NDP house leader Mike Farnworth said the cooperation between the parties was necessary for the good of the legislature. The review by the retired judge is in addition to a workplace review and an forensic audit by the B.C. Auditor General.
“I think all three parties around that table take this issue very seriously, we take the institution very seriously and we work together to come up with a way forward along with the Speaker and we think that we’ve got the right approach and the right path,” he said.
“I know everyone likes to think we’re always at each other’s throats but the reality is we have to come together on this issue. This institution demands that. The public demands that.”
Farnworth said he does not expect to see any additional reports from Plecas, because a new independent process is now underway.
He said MLAs want the process completed quickly
“We are certainly not looking at a year or two years, we want this to be done as expeditiously and as quickly as possible,” said Farnworth.
The meeting was earlier crashed by Mark Andrews, the lawyer for suspended clerk James, who said he was also speaking for suspended sergeant-at-arms Lenz. Andrews rose to interrupt MLAs before they went into camera.
“I want to make clear to the committee that in my view they should not be publishing a further report from the speaker which have not been provided to Mr. James or Mr. Lenz despite requests and upon which they have had no opportunity to comment,” said Andrews.
“They should be considered an opportunity to comment on those before they are considered and relied upon by the committee and potentially the house and they should be given the opportunity to respond to any further allegations or comments by the Speaker or Mr.
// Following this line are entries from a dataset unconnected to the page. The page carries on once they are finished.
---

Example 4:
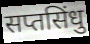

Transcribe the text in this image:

सप्तसिंधु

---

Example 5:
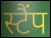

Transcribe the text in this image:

स्टैंप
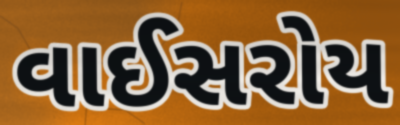
વાઈસરોય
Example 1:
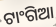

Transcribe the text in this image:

ଟାଂଗିଆ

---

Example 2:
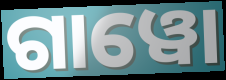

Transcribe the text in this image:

ଗାୱୋ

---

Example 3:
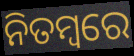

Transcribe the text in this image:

ନିତମ୍ୱରେ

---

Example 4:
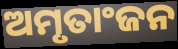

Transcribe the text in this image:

ଅମୃତାଂଜନ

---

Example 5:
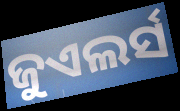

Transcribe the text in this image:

ଜୁଏଲର୍ସ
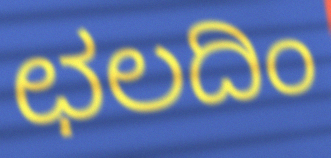
ಛಲದಿಂ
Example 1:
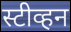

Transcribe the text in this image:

स्टीव्हन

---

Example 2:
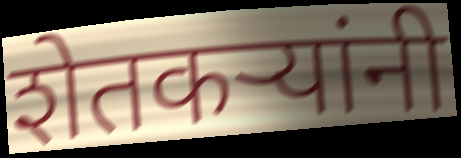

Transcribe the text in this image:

शेतकर्‍यांनी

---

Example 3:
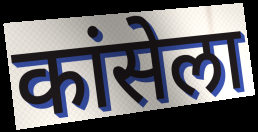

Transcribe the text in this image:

कांसेला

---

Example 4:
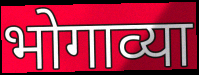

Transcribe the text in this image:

भोगाव्या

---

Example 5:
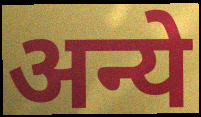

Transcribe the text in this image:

अन्ये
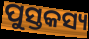
ପୁସ୍ତକସ୍ୟ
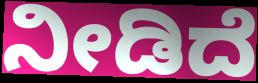
ನೀಡಿದೆ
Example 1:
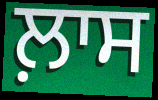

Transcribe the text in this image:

ਲ਼ਾਸ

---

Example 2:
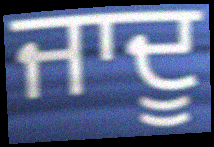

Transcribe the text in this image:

ਜਾਦੂ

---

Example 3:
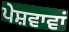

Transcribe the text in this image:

ਪੇਸ਼ਵਾਵਾਂ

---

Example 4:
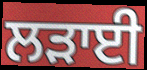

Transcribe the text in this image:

ਲੜਾਈ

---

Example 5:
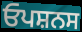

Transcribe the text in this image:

ਓਪਸ਼ਨਸ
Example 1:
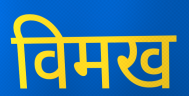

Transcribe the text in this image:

विमख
Mullen before those reports are published.”
In his new report, Plecas wrote that the house leaders need to decide whether they continue to have confidence in the two suspended officials, and whether they can “realistically” return to their high-ranking posts.
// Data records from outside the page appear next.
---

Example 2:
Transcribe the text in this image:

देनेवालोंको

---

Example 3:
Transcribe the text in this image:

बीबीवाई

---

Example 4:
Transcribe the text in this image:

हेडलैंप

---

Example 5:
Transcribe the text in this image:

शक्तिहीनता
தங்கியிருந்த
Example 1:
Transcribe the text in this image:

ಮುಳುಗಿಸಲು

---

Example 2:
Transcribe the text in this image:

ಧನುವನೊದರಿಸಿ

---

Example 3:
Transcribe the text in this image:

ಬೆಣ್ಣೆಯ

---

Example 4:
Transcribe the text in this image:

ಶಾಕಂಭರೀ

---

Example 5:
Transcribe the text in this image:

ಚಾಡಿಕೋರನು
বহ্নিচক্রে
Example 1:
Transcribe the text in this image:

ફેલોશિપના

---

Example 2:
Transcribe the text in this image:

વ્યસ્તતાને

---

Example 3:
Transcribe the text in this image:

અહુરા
“These are very highly paid senior officers and the Legislature and the public are entitled to absolutely scrupulous conduct from them that does not undermine the trust placed in them, and the dignity and reputation of the Legislative Assembly,” he wrote.
The legislature spending scandal began in November when clerk Craig James and sergeant-at-arms Gary Lenz were suspended and escorted out of the building by police.
Speaker Darryl Plecas revealed to MLAs that he and his special advisor Alan Mullen had been secretly investigating both men for almost a year.
In January, Plecas released a report into alleged misspending by both men, including a $13,000 woodsplitter and trailer that James had stored at his home, lavish overseas trips, a $1,000 piece of luggage, $5,000 in magazine subscriptions, questionable retirement benefits and large-scale payouts of cash in lieu of vacation time.
As a result, MLAs voted to authorize a forensic audit into legislature spending, as well as an independent workplace review.
James and Lenz responded Feb. 8 denying they had done anything wrong, arguing Plecas himself approved many of the expenses and that they followed proper policies. However, they did admit to minor transgressions like inappropriate magazine subscriptions and some daily meal allowance mistakes.
Two special prosecutors are overseeing an RCMP investigation into James and Lenz. Neither man has been charged with any crime. Plecas has said additional allegations were given to police outside of his report, but has refused to make them public.
MLAs voted in February to increase protections for whistleblowers in the legislature, allow the merit commission to audit hiring and place the administrative functions of the legislative assembly under the province’s Freedom of Information law.